At this point you can remove the HelloWorld.vue component from the components folder as we won't need it.

So, now you have a variable called themeSwitched and its default value is false.

  • In the <main> tag, replace false in the class binding with our newly created variable:
<main :class="{'orange-green': themeSwitched}"></main>
1
  • Change themeSwitched value inside data from false to true. Again, you can see the color change effect.
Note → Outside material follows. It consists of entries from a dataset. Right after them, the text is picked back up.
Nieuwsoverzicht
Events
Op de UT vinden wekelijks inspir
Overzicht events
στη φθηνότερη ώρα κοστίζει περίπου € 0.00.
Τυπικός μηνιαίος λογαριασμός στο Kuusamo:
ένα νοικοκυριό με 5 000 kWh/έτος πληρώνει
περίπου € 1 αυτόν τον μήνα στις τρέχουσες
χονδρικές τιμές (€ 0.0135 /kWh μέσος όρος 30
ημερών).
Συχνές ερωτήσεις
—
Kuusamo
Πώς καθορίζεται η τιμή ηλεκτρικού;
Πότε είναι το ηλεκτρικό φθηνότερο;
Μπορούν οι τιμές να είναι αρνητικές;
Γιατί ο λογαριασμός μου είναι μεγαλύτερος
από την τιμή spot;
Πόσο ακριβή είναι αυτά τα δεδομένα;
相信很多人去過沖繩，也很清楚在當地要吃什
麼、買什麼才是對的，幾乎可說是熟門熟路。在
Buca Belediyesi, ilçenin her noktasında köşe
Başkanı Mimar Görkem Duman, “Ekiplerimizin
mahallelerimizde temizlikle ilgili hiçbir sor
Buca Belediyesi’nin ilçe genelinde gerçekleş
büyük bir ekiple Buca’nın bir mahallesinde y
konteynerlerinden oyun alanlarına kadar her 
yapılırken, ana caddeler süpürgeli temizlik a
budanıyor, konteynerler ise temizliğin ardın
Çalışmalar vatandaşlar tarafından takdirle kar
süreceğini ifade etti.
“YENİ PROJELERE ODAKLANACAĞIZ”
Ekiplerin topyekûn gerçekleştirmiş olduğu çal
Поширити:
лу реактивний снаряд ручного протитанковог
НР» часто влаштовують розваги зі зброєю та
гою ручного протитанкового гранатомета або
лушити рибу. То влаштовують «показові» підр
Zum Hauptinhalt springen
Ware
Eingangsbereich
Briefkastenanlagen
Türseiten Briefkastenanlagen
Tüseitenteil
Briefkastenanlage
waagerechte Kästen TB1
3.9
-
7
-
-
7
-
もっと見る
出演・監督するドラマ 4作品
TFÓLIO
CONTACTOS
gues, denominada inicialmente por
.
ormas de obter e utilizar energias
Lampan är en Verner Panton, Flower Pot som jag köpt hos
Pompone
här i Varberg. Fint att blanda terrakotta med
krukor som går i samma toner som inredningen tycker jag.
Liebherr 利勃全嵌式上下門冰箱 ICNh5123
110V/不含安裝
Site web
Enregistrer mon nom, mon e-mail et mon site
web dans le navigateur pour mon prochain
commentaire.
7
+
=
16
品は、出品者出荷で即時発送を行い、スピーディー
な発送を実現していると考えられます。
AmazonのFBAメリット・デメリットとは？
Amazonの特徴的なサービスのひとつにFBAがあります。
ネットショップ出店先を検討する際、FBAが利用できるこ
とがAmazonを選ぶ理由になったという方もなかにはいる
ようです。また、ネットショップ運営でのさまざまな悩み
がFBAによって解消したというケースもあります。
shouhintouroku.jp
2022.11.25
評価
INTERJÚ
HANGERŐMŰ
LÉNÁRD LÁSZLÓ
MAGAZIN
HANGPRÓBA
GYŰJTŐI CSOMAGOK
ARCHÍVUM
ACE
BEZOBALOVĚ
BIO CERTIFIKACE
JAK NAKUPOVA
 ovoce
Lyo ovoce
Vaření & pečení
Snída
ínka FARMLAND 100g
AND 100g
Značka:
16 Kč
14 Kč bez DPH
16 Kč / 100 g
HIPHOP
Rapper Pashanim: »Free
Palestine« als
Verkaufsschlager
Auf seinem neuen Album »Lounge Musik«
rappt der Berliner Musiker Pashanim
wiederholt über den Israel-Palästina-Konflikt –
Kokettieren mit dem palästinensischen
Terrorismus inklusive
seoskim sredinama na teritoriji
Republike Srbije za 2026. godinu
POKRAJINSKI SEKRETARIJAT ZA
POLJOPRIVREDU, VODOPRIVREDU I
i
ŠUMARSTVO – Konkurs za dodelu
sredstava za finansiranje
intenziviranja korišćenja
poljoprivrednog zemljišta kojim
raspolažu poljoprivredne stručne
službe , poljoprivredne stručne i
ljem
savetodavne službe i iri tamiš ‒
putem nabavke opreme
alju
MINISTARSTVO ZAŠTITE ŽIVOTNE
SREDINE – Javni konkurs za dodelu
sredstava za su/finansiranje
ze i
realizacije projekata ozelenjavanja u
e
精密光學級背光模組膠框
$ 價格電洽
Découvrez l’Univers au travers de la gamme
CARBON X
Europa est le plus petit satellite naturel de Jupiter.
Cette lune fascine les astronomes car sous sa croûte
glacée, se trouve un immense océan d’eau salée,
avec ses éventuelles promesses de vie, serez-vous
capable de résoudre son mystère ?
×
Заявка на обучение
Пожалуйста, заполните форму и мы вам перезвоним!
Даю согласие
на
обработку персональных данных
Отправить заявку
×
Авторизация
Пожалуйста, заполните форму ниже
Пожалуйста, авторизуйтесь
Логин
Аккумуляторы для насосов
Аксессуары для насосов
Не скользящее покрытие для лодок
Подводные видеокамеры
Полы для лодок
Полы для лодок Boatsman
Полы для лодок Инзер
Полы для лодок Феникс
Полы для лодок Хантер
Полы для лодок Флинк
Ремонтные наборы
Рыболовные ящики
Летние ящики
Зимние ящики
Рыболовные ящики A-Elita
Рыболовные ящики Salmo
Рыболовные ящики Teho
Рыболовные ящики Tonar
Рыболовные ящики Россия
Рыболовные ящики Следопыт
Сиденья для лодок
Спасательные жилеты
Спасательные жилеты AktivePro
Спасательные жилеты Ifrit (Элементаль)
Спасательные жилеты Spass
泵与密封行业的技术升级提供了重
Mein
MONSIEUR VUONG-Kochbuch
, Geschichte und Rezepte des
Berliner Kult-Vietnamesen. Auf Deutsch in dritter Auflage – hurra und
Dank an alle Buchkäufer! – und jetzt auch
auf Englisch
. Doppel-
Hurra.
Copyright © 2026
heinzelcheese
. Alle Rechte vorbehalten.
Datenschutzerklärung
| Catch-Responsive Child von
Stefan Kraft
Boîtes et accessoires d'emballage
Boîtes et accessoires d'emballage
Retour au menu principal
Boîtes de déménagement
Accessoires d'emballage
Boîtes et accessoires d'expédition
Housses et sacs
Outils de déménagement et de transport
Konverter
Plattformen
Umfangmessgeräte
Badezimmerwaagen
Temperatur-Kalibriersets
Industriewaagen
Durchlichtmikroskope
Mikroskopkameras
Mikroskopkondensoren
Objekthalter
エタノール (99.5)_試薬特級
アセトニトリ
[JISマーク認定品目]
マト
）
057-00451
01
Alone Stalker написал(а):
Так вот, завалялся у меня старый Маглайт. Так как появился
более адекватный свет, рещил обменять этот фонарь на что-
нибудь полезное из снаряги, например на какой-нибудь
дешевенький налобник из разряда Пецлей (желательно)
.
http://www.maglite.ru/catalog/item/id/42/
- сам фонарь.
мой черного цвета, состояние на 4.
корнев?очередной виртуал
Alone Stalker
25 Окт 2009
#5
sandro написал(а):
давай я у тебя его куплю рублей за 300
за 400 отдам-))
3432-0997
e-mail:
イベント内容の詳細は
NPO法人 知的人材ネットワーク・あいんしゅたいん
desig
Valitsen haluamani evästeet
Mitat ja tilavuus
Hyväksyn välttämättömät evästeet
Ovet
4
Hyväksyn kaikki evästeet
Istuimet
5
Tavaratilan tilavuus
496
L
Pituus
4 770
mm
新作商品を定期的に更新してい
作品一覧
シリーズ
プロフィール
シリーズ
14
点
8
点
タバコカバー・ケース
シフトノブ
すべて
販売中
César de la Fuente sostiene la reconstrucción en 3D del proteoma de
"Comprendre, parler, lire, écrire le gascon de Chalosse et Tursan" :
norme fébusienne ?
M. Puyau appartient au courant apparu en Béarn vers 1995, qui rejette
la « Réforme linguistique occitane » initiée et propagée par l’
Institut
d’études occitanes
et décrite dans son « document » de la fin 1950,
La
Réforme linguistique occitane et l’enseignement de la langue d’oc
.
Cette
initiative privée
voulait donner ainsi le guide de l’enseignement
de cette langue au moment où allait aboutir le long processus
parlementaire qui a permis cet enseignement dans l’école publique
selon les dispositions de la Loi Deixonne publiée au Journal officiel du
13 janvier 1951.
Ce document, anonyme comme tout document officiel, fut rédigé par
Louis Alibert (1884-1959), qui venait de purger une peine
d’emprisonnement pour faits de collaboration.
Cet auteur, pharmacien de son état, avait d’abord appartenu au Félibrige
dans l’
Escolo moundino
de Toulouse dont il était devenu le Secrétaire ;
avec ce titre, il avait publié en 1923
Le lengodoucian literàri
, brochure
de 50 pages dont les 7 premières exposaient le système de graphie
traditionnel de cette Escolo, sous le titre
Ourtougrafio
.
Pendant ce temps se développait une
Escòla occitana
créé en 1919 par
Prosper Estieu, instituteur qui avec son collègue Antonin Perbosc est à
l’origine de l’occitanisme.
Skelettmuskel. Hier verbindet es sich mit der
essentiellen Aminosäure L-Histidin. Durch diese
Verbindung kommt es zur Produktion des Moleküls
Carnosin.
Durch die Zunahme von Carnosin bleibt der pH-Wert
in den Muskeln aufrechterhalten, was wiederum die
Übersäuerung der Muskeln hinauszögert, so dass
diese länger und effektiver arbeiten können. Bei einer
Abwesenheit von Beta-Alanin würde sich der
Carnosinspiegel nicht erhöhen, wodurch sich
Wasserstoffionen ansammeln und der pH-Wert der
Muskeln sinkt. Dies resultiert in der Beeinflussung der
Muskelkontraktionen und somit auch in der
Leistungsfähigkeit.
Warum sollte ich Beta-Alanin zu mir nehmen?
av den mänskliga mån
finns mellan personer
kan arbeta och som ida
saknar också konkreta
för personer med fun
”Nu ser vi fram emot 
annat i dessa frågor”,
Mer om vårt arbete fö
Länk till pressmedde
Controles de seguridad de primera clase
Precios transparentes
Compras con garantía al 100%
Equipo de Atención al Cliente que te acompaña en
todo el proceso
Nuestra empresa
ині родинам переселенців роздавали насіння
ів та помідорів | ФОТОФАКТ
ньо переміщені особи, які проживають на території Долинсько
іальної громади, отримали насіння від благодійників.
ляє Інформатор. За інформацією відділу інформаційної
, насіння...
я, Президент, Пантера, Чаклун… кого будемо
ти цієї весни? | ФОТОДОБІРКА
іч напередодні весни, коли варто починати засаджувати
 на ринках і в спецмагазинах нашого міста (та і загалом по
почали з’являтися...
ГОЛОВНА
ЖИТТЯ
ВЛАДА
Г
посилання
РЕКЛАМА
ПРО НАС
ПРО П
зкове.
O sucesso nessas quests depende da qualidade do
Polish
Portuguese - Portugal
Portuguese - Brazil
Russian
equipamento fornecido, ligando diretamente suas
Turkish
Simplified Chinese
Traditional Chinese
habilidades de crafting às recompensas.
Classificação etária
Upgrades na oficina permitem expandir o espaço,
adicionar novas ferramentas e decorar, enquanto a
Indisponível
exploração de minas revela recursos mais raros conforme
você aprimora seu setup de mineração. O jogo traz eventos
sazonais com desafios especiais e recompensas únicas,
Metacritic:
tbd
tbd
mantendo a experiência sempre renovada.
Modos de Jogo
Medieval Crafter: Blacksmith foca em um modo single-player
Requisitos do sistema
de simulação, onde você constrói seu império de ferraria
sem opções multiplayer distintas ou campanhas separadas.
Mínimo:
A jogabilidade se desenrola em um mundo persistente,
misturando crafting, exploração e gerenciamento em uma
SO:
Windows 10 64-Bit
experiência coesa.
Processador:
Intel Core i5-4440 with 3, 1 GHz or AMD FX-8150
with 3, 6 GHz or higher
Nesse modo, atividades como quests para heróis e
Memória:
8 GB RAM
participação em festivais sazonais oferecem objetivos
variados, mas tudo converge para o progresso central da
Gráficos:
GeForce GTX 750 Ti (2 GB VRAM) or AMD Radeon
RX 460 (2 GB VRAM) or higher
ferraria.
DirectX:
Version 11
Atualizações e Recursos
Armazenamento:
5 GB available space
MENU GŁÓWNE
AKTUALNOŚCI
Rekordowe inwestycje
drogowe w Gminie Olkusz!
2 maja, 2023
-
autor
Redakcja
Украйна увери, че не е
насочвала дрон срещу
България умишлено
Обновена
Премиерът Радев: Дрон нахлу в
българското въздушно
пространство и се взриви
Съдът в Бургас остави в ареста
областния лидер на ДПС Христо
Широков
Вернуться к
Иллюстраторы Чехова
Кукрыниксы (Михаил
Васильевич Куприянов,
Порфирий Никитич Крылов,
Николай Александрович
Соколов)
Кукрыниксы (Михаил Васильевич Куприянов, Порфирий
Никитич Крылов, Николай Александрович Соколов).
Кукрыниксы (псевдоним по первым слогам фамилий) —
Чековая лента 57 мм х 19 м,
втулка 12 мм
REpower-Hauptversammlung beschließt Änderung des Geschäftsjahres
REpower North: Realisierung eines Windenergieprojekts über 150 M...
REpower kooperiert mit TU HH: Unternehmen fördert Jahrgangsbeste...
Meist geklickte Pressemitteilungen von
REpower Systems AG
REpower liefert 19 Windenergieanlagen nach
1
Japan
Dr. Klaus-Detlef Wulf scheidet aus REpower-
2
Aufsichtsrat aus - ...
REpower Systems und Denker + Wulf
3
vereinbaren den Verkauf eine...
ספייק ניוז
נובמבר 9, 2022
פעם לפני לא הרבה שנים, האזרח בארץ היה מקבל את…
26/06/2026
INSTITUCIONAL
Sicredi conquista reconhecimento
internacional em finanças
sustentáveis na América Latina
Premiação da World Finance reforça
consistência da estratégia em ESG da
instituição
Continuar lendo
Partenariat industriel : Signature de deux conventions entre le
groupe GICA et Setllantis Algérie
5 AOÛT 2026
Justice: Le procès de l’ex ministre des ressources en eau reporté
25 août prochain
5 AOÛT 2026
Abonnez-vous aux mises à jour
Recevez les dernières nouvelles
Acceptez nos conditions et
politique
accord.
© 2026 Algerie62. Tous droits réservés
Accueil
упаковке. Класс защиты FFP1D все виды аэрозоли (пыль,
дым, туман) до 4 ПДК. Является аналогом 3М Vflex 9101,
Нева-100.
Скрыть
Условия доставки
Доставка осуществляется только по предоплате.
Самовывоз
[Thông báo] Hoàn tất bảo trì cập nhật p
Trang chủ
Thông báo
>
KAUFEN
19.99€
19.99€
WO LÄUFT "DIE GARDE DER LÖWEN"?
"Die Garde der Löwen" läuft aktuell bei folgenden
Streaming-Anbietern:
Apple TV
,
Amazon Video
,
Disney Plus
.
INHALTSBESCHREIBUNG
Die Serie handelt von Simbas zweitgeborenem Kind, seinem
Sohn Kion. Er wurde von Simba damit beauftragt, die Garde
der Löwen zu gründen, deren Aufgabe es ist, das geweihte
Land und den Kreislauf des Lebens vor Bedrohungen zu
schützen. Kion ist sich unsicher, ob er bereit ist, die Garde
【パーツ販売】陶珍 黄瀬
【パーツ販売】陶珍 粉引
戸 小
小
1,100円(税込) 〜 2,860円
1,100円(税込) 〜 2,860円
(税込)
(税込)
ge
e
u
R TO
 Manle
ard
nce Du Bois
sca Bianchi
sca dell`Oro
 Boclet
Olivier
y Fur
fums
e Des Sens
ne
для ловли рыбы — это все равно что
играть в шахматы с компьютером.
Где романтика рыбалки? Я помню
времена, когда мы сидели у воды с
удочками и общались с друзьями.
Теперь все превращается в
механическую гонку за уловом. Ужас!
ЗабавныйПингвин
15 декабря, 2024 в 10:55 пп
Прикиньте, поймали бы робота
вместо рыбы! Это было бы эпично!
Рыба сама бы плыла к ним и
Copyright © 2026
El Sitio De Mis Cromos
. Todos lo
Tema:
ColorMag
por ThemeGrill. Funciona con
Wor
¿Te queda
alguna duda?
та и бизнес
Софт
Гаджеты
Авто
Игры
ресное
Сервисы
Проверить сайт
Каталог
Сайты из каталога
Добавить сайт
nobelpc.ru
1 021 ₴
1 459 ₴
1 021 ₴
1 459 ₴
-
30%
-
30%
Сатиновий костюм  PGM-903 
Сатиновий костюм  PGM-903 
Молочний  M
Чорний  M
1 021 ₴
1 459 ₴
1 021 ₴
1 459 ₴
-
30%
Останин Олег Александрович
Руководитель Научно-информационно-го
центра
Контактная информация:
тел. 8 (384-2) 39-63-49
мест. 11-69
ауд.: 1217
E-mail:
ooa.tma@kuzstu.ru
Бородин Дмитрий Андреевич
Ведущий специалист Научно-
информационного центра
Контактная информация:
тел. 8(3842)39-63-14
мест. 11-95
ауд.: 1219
  • Now we only need a switch to change a theme. First we will create a button. We're using Vuetify so it will be a Vuetify button component. We create a Vuetify button with the text 'Switch theme' on it with: <v-btn>Switch theme</v-btn>. Let's place it in the header right after the h1 tag:

<header class="app-header dark-brown">
  <h1>My Pet Store</h1>
  <v-btn>Switch theme</v-btn>
</header>
1
2
3
4
  • Now add a click event handler to our button. We can use v-on directive or its shortcut @. This handler will change themeSwitched value to its opposite value, toggling the color-changing class.

    <v-btn @click="themeSwitched = !themeSwitched">Switch theme</v-btn>
    
    1

Test your application by clicking the button. Looks nice, right?

Congratulations! You've just finished Chapter 1!